===== Document section
The overall block of adverse experiences was significantly associated with suicidal ideation and explained an additional 14.9% of the variance, over the effects of the control variables. Two adverse experiences had a significant and independent relationship to suicidal ideation: physical abuse, and psychological abuse. After controlling for a host of other risk factors, physical abuse was associated with a more than doubled likelihood of suicidal ideation and psychological abuse was associated with more than a tripled likelihood of suicidal ideation.

Potential Mediators of the Link between Physical Abuse and Suicidal Ideation

As described earlier, a multiple mediator analysis (Preacher & Hayes, 2008) was conducted to examine the degree to which each of the seven potential mediators (three indicating psychosocial functioning and four indicating risk/future orientation) mediated the link between physical abuse and suicidal ideation. These results are presented graphically in Figure 1. As can be seen, there were significant main effects relationships between physical abuse and following potential mediators: psychological distress, externalizing behavioral problems, positive achievement expectations, and negative social expectations. There were also significant main effects relationships between the following potential mediators and suicidal ideation: psychological distress, internalizing behavioral problems, and positive achievement expectations. Among the potential mediators, only psychological distress bore a significant indirect effect for the relationship between physical abuse and suicidal ideation (estimated effect = 0.52, bias-corrected CI = 0.02 – 0.77, se = 0.24).1

Figure 1. Links between Physical Abuse, Potential Mediatiors, and Suicidal Ideation.
==========
===== Record extracts
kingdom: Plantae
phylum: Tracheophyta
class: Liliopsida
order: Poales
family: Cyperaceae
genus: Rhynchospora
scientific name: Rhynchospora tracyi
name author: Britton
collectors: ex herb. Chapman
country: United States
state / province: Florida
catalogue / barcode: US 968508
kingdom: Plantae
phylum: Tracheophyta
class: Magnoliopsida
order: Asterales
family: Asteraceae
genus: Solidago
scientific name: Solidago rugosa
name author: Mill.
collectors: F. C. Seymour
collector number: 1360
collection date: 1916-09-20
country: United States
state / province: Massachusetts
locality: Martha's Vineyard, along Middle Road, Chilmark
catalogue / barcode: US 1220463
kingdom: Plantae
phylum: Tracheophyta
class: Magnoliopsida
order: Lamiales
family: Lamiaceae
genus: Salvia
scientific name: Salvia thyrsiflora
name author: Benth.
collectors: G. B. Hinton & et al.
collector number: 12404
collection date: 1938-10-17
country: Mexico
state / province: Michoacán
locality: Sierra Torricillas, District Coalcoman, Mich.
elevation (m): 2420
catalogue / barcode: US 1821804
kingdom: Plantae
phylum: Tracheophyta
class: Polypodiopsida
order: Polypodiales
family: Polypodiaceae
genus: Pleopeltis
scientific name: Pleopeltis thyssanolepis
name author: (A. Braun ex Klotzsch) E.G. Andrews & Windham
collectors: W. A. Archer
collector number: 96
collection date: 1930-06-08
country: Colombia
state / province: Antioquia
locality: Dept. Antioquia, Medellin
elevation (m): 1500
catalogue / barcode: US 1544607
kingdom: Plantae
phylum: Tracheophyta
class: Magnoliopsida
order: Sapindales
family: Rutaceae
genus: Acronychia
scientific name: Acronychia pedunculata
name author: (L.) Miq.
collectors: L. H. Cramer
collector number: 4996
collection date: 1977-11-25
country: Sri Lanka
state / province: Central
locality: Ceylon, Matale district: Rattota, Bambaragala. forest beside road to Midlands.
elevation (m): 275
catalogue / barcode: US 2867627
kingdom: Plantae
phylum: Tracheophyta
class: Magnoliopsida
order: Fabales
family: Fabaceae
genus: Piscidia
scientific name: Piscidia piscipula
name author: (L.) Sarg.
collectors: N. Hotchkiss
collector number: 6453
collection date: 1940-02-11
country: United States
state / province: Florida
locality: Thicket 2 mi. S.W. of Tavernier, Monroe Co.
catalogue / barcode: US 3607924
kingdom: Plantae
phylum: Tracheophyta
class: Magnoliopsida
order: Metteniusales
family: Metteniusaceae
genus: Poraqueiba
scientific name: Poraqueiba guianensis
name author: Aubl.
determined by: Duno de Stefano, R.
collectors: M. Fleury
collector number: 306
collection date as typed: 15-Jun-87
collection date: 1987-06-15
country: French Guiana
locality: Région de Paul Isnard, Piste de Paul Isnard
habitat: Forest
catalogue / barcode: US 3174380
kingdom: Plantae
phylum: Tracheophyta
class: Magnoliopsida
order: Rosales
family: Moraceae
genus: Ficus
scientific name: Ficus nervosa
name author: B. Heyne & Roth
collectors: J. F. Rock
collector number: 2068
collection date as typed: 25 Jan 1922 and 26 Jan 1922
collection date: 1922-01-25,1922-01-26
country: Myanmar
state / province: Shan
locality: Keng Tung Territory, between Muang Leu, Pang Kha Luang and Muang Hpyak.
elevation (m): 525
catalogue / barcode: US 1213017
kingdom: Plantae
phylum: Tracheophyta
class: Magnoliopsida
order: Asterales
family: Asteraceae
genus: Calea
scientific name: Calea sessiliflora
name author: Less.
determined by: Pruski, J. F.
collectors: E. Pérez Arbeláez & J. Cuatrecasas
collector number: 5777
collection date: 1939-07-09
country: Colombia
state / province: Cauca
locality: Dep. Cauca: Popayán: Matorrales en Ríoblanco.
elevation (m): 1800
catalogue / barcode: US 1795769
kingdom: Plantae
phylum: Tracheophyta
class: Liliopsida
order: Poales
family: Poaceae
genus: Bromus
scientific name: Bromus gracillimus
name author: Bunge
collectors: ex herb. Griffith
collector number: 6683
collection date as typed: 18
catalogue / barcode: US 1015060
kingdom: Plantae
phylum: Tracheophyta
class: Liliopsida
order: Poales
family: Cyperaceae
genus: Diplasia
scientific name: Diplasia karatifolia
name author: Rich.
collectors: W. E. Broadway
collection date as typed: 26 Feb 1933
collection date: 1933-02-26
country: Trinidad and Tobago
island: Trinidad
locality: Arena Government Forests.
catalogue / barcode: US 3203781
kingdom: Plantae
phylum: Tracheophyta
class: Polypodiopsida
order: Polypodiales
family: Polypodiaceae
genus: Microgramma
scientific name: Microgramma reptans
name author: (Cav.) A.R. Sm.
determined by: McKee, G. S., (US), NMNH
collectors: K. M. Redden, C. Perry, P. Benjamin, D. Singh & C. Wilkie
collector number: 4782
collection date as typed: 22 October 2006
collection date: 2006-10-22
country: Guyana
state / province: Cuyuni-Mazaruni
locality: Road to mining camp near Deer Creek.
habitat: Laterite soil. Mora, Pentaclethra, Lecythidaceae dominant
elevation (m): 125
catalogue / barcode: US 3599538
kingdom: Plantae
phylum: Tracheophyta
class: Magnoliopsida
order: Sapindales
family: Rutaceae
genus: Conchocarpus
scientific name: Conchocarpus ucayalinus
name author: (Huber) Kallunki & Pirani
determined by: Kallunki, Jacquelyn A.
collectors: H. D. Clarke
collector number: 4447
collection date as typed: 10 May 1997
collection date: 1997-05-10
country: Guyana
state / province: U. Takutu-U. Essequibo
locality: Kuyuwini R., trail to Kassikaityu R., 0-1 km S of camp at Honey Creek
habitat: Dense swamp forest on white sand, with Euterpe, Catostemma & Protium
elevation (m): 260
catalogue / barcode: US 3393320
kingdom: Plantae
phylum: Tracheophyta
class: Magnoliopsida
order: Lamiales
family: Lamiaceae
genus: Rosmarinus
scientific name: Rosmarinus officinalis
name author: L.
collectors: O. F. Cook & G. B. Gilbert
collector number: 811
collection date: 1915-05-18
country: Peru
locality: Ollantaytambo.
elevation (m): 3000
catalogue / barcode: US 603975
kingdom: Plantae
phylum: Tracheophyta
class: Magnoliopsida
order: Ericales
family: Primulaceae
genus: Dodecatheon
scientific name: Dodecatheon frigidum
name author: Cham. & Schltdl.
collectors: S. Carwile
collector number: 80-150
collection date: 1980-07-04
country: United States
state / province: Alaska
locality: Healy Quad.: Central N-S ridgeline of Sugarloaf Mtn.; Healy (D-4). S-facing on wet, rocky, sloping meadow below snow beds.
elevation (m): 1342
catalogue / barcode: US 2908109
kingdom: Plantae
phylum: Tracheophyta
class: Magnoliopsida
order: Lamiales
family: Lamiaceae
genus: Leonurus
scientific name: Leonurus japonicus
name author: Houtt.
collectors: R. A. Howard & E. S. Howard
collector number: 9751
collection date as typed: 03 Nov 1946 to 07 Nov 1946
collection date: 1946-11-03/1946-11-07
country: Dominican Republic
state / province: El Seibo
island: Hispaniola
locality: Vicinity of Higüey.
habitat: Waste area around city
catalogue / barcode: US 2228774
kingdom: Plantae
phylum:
==========
_What the exercise asks:_ Reproduce the part of the abuse and suicidal ideation excerpt between "The overall block" and "of suicidal ideation.", inclusive.

_Task response:_
The overall block of adverse experiences was significantly associated with suicidal ideation and explained an additional 14.9% of the variance, over the effects of the control variables. Two adverse experiences had a significant and independent relationship to suicidal ideation: physical abuse, and psychological abuse. After controlling for a host of other risk factors, physical abuse was associated with a more than doubled likelihood of suicidal ideation and psychological abuse was associated with more than a tripled likelihood of suicidal ideation.